Another important drawback of Big Data technologies is their level of efficiency. Current technologies, such as MapReduce, and underlying storage, such as the Hadoop File System (HDFS) and the HBase key-value data store, attain high degrees of scalability, reaching 3,000 to 4,000 nodes. Unfortunately, they do so with very low levels of efficiency. In Cloud4BigData we aim to increase by 4 to 5 times the efficiency of Big Data processing.
Cloud computing is the underlying infrastructure for Big Data, and it is maturing and becoming widespread. However, cloud technology is still far from Big Data user requirements, especially in terms of efficiency, flexibility, ease of use, SLAs (Service Level Agreements) and security. In terms of IaaS (Infrastructure as a Service), significant improvements are required in areas such as energy efficiency, flexibility in networking (e.g., through software defined networks, virtual networks), simplicity in infrastructure management, etc. PaaS (Platform as a Service) demands more efficient platforms, development frameworks and methodologies providing elasticity and scalability, adaptation to the incoming workload, and transparent fault tolerance.
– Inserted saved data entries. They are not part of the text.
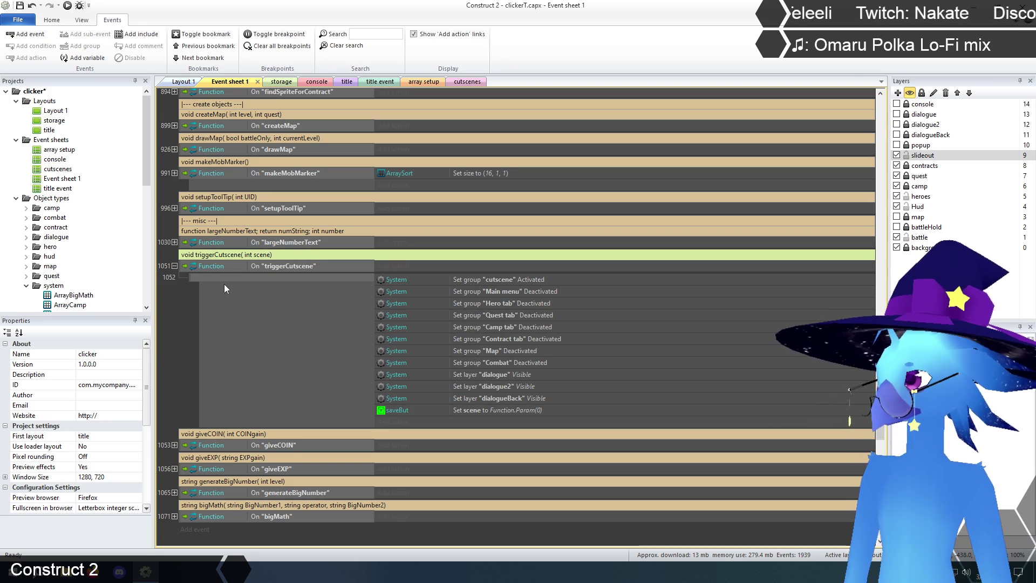
left_click(174, 266)
left_click(233, 404)
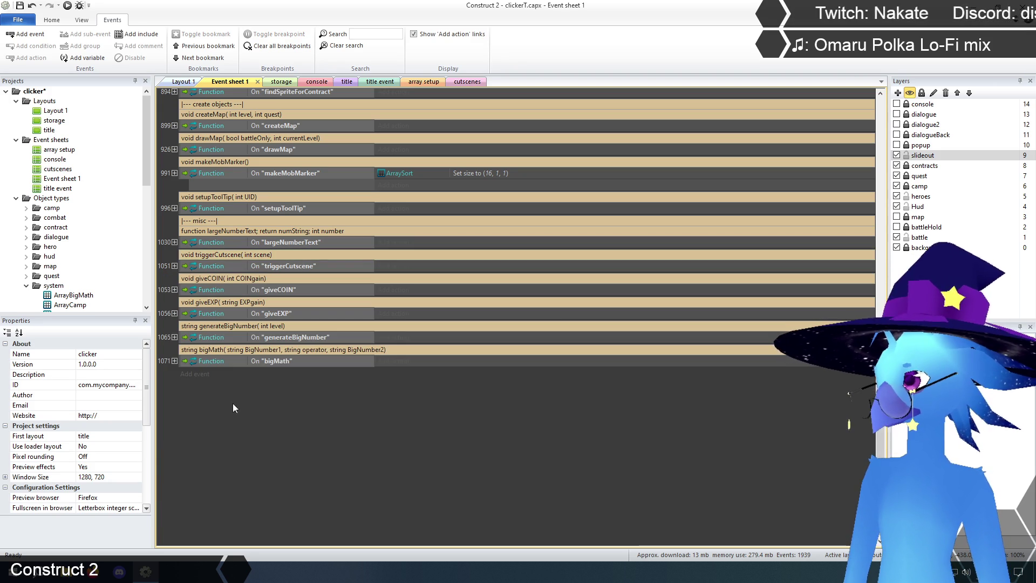
left_click(174, 242)
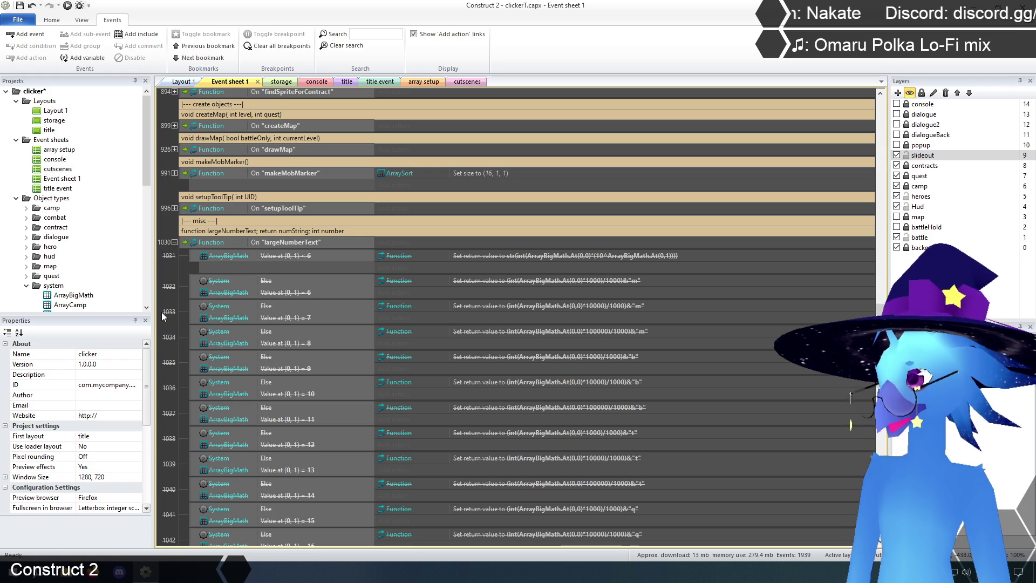
Select disabled largeNumberText sub-events 1031 through 1044 and delete them
scroll(186, 319, "down", 5)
In all of these topics, SLAs are far from being supported in clouds mainly due to the lack of isolation across different tenants, lack of intelligent placement and routing schemes, lack of frameworks providing high availability, uncertainties about when requested on-demand VMs will be provided, etc. Security in clouds has improved at the cloud infrastructure level, but still applications, such as Big Data applications, have to defend themselves from all kinds of attacks, from those exploiting vulnerabilities in the application or underlying software infrastructure (e.g., application server, database, libraries, etc.) to generic attacks such as Distributed Denial of Service (DDoS – Distributed Denial of Service) attacks. In Cloud4BigData we aim at improving the efficiency of PaaS, especially in terms of elasticity and multi-tenancy support, but also the security of clouds leveraging scalable cloud technology such as scalable and elastic CEP (Complex Event Processing).
Finally, Cloud4BigData will demonstrate its abilities in emerging application areas with highly demanding requirements requiring cloud and Big Data technologies such as machine-to-machine, Internet of Things and smart*(smart grid, smart cities, smart transport, etc.) and other more traditional areas such as online applications, multimedia applications, or distributed games demanding Big Data support to go beyond their current functionalities.
The research groups that have partnered with IMDEA Networks Institute to carry out the Cloud4BigData project are the LSD group from the Polytechnic University of Madrid (Coordinator), the LS Group and the FUNLab Group from University Rey Juan Carlos.